József Balogh | |
Landscape: | yes |
Birth Place: | Hungary |
Fields: | Mathematics Combinatorics Graph theory |
Workplaces: | University of Illinois at Urbana–Champaign |
Doctoral Advisor: | Béla Bollobás |
József Balogh is a Hungarian-American mathematician, specializing in graph theory and combinatorics.
Balogh grew up in Mórahalom and attended secondary school in Szeged at Ságvári Endre Gyakorló Gimnázium (a special school for mathematics).[1] As a student, he won two silver medals (in 1989 and 1990) at the International Mathematical Olympiad. He studied at the University of Szeged (with one year TEMPUS grant at the University of Ghent), where he received his M.S, in mathematics in 1995 with advisor Péter Hajnal and thesis On the existence of MDS-cyclic codes. In 2001 Balogh received his doctorate from the University of Memphis with advisor Béla Bollobás and thesis Graph properties and Bootstrap percolation. As a postdoc Balogh was at AT&T Shannon Laboratories in Florham Park, New Jersey and for several months in 2002 at the Institute for Advanced Study. From 2002 to 2005 he was Zassenhaus Assistant Professor at Ohio State University. At the University of Illinois at Urbana–Champaign he was an assistant professor from 2005 to 2010 and an associate professor from 2010 to 2013 and is since 2013 a full professor. From 2009 to 2011 he was also an associate professor at University of California, San Diego.[2]

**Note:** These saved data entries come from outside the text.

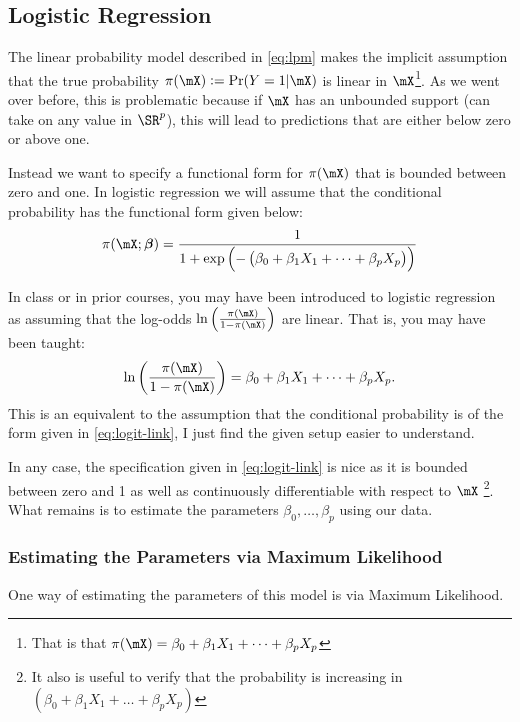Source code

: \documentclass[10pt]{article}
\begin{document}
\subsection{Logistic Regression}%
\label{subsec:logit}

The linear probability model described in \eqref{eq:lpm} makes the implicit assumption that the true probability \(\pi(\mX) := \Pr(Y=1|\mX)\) is linear in \(\mX\)\footnote{That is that \(\pi(\mX) = \beta_0 + \beta_1 X_1 + \dots + \beta_p X_p\)}. As we went over before, this is problematic because if \(\mX\) has an unbounded support (can take on any value in \(\SR^p\)), this will lead to predictions that are either below zero or above one. 

Instead we want to specify a functional form for  \(\pi(\mX)\) that is bounded between zero and one. In logistic regression we will assume that the conditional probability has the functional form given below:
\begin{equation}
	\label{eq:logit-link}
	\pi(\mX;\boldsymbol{\beta}) = \frac{1}{1 + \exp\left(-\left(\beta_0 + \beta_1 X_1 + \dots + \beta_p X_p\right)\right)} 
\end{equation}

In class or in prior courses, you may have been introduced to logistic regression as assuming that the log-odds \(\ln\left(\frac{\pi(\mX)}{1 - \pi(\mX)} \right)\) are linear. That is, you may have been taught:
\[
	\ln\left(\frac{\pi(\mX)}{1 - \pi(\mX)} \right) = \beta_0 + \beta_1 X_1 + \dots+\beta_p X_p
.\] 
This is an equivalent to the assumption that the conditional probability is of the form given in \eqref{eq:logit-link}, I just find the given setup easier to understand.

In any case, the specification given in \eqref{eq:logit-link} is nice as it is bounded between zero and 1 as well as continuously differentiable with respect to \(\mX\) \footnote{It also is useful to verify that the probability is increasing in  \(\left(\beta_0 + \beta_1 X_1 + \dots + \beta_p X_p\right)\)}. What remains is to estimate the parameters \(\beta_0, \dots, \beta_p\) using our data.

\subsubsection{Estimating the Parameters via Maximum Likelihood}%
\label{subsubsec:MLE}

One way of estimating the parameters of this model is via Maximum Likelihood. 
\end{document}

Balogh's research deals with extremal and probabilistic combinatorics (especially graph theory) and bootstrap percolation.[1] The latter models the spread of an infection on a d-dimensional grid, whereby nodes are infected in each time step in which at least r neighbors have already been infected. It is based on a randomly chosen starting structure and Bollobás, Balogh, Hugo Duminil-Copin and Robert Morris proved an asymptotic (for large grids) formula for the threshold probability that the whole grid is infected, depending on d and r. He had previously treated the three-dimensional case with r = 3 with Bollobás and Morris.
In 2007 he received an NSF Career Grant.[2] In 2013/14 and 2020 he was a Simons Fellow, in 2013/14 Marie Curie Fellow. In 2016 he received the George Pólya Prize in combinatorics with Robert Morris and Wojciech Samotij.[3] In 2018 Balogh was an invited speaker at the International Congress of Mathematicians in Rio de Janeiro.
He was named to the 2023 class of Fellows of the American Mathematical Society, "for contributions to extremal combinatorics, probability and additive number theory, and for graduate mentoring".[4] In 2024 he was awarded the Leroy P. Steele Prize for Seminal Contribution to Research jointly with Robert Morris and Wojciech Samotij.[5]